Slashdot Mirror


Data Sorting World Record — 1 Terabyte, 1 Minute

An anonymous reader writes "Computer scientists from the University of California, San Diego have broken the 'terabyte barrier' — and a world record — when they sorted more than a trillion bytes of data in 60 seconds. During this 2010 'Sort Benchmark' competition, a sort of 'World Cup of data sorting,' the UCSD team also tied a world record for fastest data sorting rate, sifting through one trillion data records in 172 minutes — and did so using just a quarter of the computing resources of the other record holder."

4 of 129 comments (clear)

  1. I used to think it was great by MichaelSmith · · Score: 4, Interesting

    I had a 6502 system with BASIC in ROM and a machine code monitor. The idea is to copy a page (256 bytes) from the BASIC ROM to the video card address space. This puts random characters into one quarter of the screen. Then bubble sort the 256 bytes. It took about one second.

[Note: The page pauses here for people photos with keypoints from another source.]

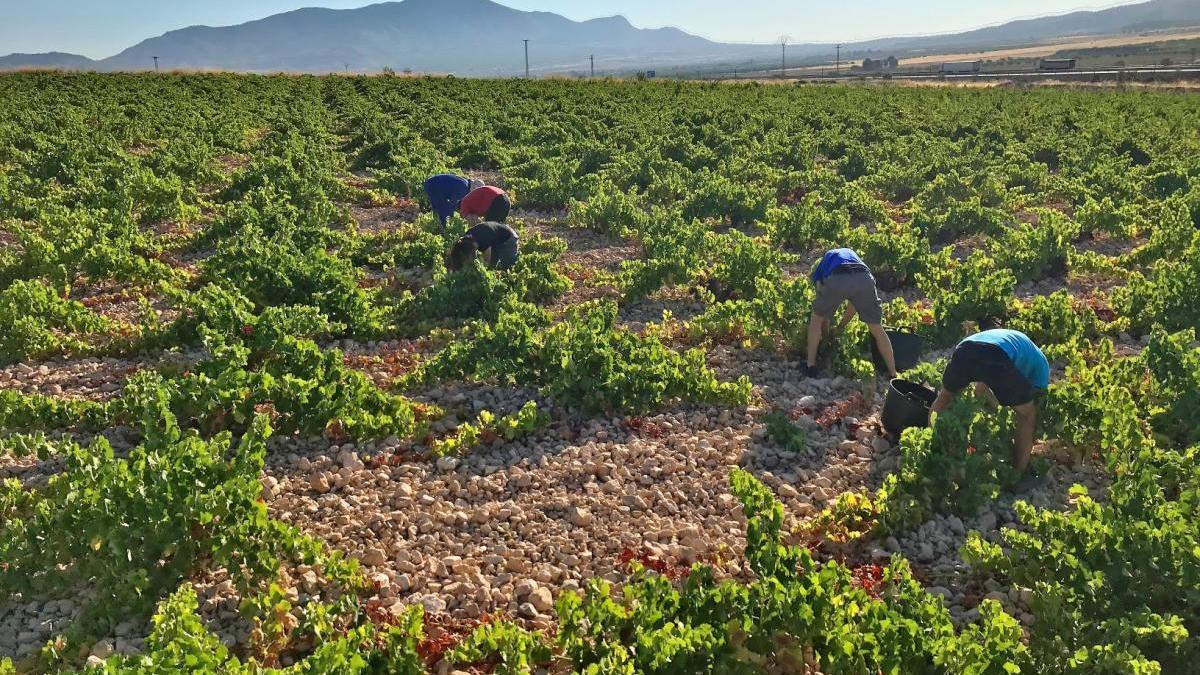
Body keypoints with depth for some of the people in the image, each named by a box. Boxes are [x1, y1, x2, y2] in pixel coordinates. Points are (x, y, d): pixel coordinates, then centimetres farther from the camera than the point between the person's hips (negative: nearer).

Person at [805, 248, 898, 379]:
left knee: (816, 319, 25)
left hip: (836, 280, -2)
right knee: (877, 330, 21)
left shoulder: (821, 266, 37)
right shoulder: (852, 255, 44)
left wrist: (825, 334, 45)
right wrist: (840, 327, 50)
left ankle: (811, 366, 23)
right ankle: (893, 375, 25)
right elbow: (856, 303, 42)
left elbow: (822, 305, 32)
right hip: (864, 279, 2)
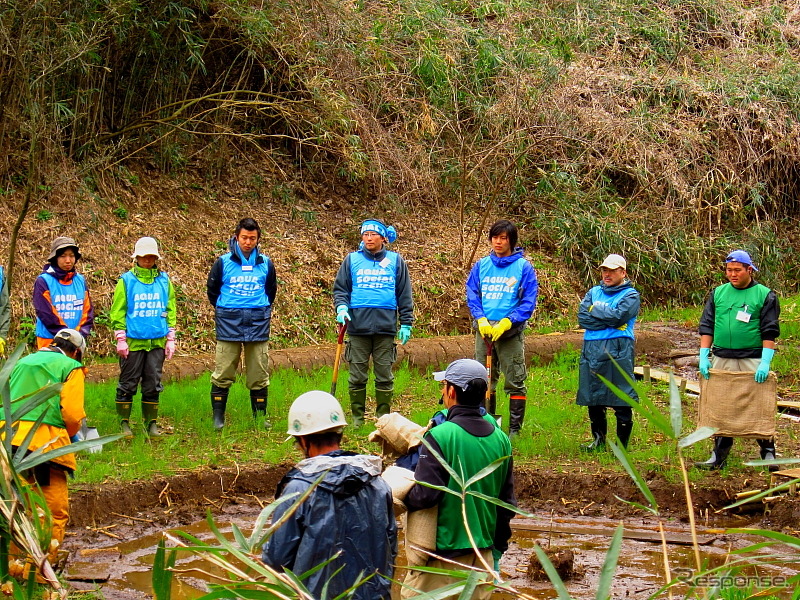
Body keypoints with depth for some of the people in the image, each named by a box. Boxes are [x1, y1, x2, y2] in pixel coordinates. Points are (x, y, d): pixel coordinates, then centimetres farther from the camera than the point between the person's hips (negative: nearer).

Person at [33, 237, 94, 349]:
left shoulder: (80, 281, 12)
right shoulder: (43, 281, -5)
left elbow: (87, 311, 10)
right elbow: (45, 314, -11)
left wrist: (81, 334, -5)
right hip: (50, 342, -5)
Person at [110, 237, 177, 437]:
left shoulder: (164, 281, 10)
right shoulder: (126, 281, 1)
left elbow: (170, 310, 15)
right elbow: (118, 311, 2)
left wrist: (170, 339, 10)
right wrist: (120, 339, -4)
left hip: (157, 342, 3)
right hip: (133, 341, -3)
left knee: (153, 384, 6)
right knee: (128, 383, 2)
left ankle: (151, 423, 14)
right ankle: (124, 423, 11)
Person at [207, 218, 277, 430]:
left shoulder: (265, 263, 6)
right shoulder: (223, 262, 0)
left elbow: (271, 290, 21)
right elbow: (212, 289, 12)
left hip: (258, 324, 2)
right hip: (229, 324, -2)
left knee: (259, 375, 5)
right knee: (223, 374, -2)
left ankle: (260, 417, 14)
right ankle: (218, 417, 6)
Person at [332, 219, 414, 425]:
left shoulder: (396, 261, 9)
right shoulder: (351, 260, 9)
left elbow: (405, 295, 11)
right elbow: (340, 289, 11)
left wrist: (406, 323, 7)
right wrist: (341, 308, -9)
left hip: (386, 328, 0)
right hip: (357, 327, 0)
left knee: (385, 376, 3)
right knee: (357, 376, 3)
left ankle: (383, 417, 11)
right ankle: (357, 418, 10)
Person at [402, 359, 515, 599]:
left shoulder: (440, 436, -16)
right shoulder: (500, 439, 4)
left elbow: (424, 495, -20)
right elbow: (507, 501, 10)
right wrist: (497, 547, 21)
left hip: (444, 556, -6)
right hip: (484, 556, 6)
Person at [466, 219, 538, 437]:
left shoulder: (523, 267, -1)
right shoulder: (481, 266, 9)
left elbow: (528, 302, -4)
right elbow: (472, 296, 8)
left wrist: (506, 323, -15)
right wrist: (481, 320, -9)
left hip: (511, 331, -3)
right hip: (484, 329, 3)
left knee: (515, 382, -1)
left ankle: (515, 429, 6)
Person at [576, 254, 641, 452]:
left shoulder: (630, 295, 4)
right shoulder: (594, 292, 18)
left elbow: (618, 316, -14)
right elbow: (582, 317, 3)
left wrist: (595, 309, -2)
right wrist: (608, 321, -6)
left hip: (618, 351, -5)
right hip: (592, 349, 5)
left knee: (622, 403, -4)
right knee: (593, 399, 9)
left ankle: (622, 445, 3)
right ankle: (598, 440, 21)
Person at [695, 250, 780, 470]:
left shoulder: (765, 295, 1)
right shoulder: (718, 293, 11)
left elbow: (770, 332, -3)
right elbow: (706, 326, 12)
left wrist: (765, 362, -13)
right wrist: (704, 356, 1)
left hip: (753, 361, -3)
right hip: (721, 360, 4)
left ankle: (768, 453, 5)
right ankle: (719, 456, 11)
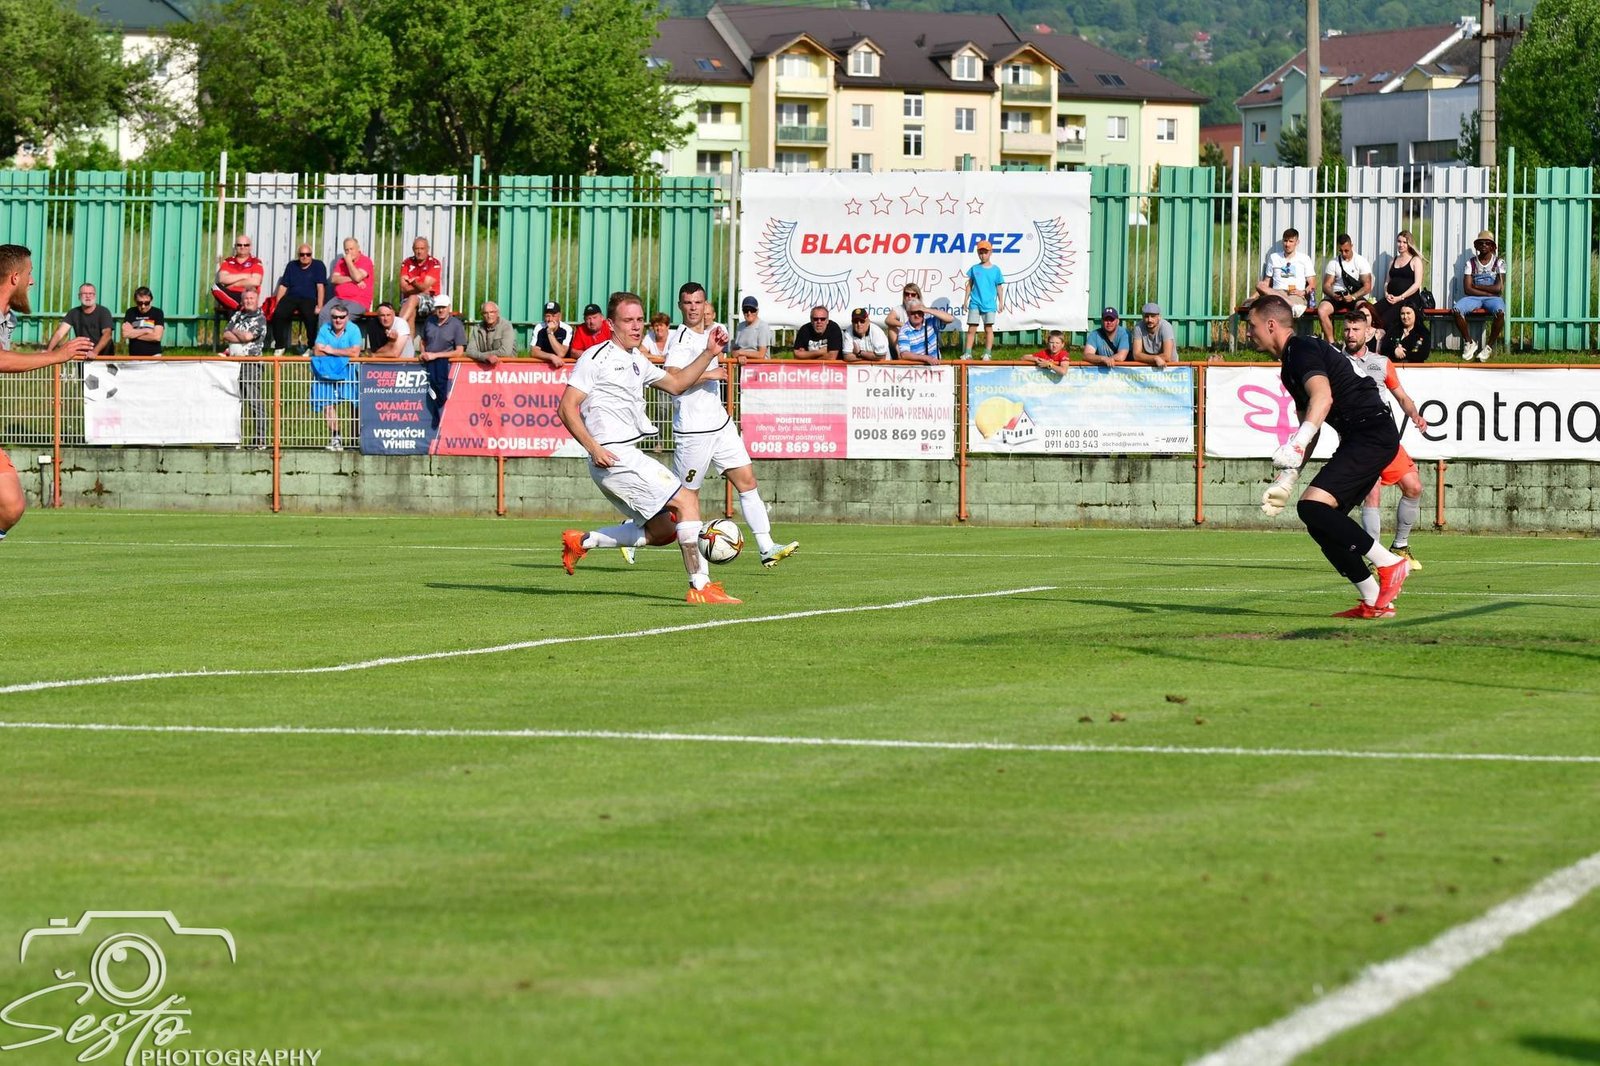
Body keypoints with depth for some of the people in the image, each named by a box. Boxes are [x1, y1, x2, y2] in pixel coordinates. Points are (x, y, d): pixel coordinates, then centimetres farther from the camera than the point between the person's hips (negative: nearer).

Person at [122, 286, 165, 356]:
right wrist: (146, 331, -9)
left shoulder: (157, 313, -2)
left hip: (153, 356, -2)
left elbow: (157, 336, -12)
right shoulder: (130, 312, 6)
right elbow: (125, 334, -7)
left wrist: (134, 334, -8)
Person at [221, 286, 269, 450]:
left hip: (251, 363, -6)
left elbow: (248, 336, -10)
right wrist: (242, 337, -6)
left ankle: (261, 440, -10)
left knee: (255, 402, -10)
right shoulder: (236, 316, 19)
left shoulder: (260, 319, 1)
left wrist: (235, 332, 6)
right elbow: (225, 336, 8)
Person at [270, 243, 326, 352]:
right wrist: (277, 305, 2)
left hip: (309, 299, -3)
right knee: (278, 313, -27)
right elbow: (283, 286, 14)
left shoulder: (318, 265, 6)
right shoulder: (292, 266, 18)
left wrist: (319, 306, -15)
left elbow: (320, 287, -4)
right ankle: (280, 346, -14)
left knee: (311, 316, -36)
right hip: (291, 298, 3)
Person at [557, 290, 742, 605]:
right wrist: (593, 447, -20)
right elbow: (566, 408, -11)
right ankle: (700, 587, -15)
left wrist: (708, 354, 18)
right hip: (613, 456, -10)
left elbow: (675, 383, 30)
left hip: (628, 456, 10)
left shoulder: (637, 361, 21)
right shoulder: (596, 357, -6)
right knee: (687, 499, -13)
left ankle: (581, 542, 17)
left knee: (663, 531, 13)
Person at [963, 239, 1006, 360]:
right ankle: (967, 353, 2)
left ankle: (988, 353, 6)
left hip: (989, 304, -1)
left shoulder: (995, 270, 3)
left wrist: (1001, 303, 4)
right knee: (971, 329, 0)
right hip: (975, 303, 1)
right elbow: (969, 285, 10)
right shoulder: (974, 268, 6)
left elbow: (999, 287, 7)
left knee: (988, 328, 0)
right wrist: (966, 300, 7)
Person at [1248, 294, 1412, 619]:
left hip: (1372, 432, -10)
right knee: (1321, 522, 8)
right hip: (1362, 438, 10)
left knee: (1312, 506, -21)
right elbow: (1308, 427, 30)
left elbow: (1322, 397, -30)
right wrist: (1285, 480, 26)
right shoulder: (1291, 362, 23)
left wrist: (1296, 445, -42)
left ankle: (1390, 564, -14)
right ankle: (1374, 603, 9)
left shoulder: (1302, 351, -10)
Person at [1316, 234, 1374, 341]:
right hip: (1336, 296, 2)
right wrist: (1333, 295, -18)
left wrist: (1353, 297, -19)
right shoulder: (1333, 262, 10)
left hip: (1355, 297, -2)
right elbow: (1326, 285, 6)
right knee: (1321, 311, -29)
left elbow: (1367, 286, -3)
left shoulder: (1361, 262, 4)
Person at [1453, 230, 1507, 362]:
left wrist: (1476, 286, -6)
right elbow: (1467, 289, -3)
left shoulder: (1499, 262, 1)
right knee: (1456, 310, -29)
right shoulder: (1471, 262, 6)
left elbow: (1498, 288, -11)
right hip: (1474, 298, 2)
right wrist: (1489, 291, -10)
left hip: (1493, 298, -2)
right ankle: (1469, 343, -10)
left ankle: (1489, 346, -19)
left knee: (1500, 312, -38)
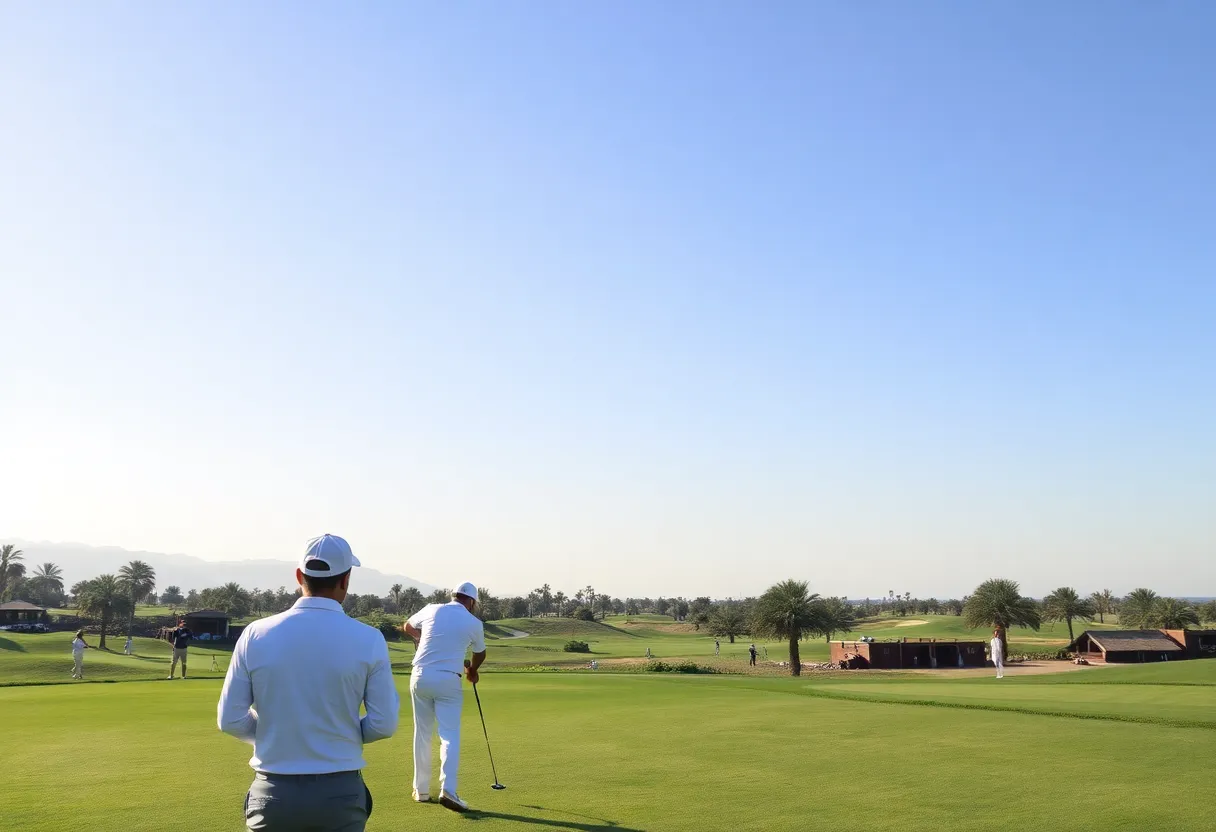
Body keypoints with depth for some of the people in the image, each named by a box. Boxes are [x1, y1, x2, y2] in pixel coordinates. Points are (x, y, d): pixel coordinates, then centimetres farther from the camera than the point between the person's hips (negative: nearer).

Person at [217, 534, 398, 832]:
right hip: (340, 794, -1)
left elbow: (230, 720, -1)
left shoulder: (256, 635, -5)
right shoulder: (368, 639, -9)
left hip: (273, 793, 1)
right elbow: (384, 724, -6)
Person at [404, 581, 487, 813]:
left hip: (420, 676, 3)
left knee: (422, 734, 12)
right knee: (450, 735, -2)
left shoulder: (431, 610, 5)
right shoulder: (474, 623, 2)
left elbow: (408, 627, 25)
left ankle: (421, 790, 19)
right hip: (448, 680, -3)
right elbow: (480, 653, 21)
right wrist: (472, 671, 42)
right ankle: (448, 789, -17)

    For extra difficulty do it again with the full 1K of video. Thats harder with the 6502 because you have to use vectors in RAM for the addresses. So reads and writes are a two step operation, as is incrementing the address. You have to test for carry. But the result was spectacular.

  2. Only 52 nodes by Gr8Apes · · Score: 4, Interesting

    You've got to be kidding me. Each node was only 2 quad core processors, with 16 500GB drives (big potential disk IO per node) but this system doesn't even begin to scratch the very bottom of the top 500 list.

    I just can't image that if even the bottom rung of the top 500 was even slightly interested in this record, that they wouldn't blow this team out of the water.

    --
    The cesspool just got a check and balance.
  3. Important Details.... by pdxp · · Score: 5, Interesting
    ... to make it clear that you won't be doing it (TritonSort, thanks for leaving that out kdawson) on your desktop at home:
    • 10Gbps Networking
    • 52 servers x 8 cores each = 416 CPUs
    • 24 GB RAM per server = 1,248 GB
    • ext4 filesystem on each, presumably with hardware raid

    I think this is cool, but.... how fast is it in a more practical situation?

    source

  4. Pretty close to theoretical max by melted · · Score: 3, Interesting

    Let's consider 100TB in 172 minute thing they also did. 52 nodes, 16 spindles per node is 832 spindles total and 120GB of data per spindle. 120GB of data can be read in 20 minutes and transfered in another 15 to the target spindles (assuming uniform distribution of keys). You can then break it down into 2GB chunks locally (again by key) as you reduce. Then you spend another hour and a half reading individual chunks, sorting them in memory, concatenating and writing.

    Of course this only works well if the keys are uniformly distributed (which they often are) and if data is already on the spindles (which it often isn't).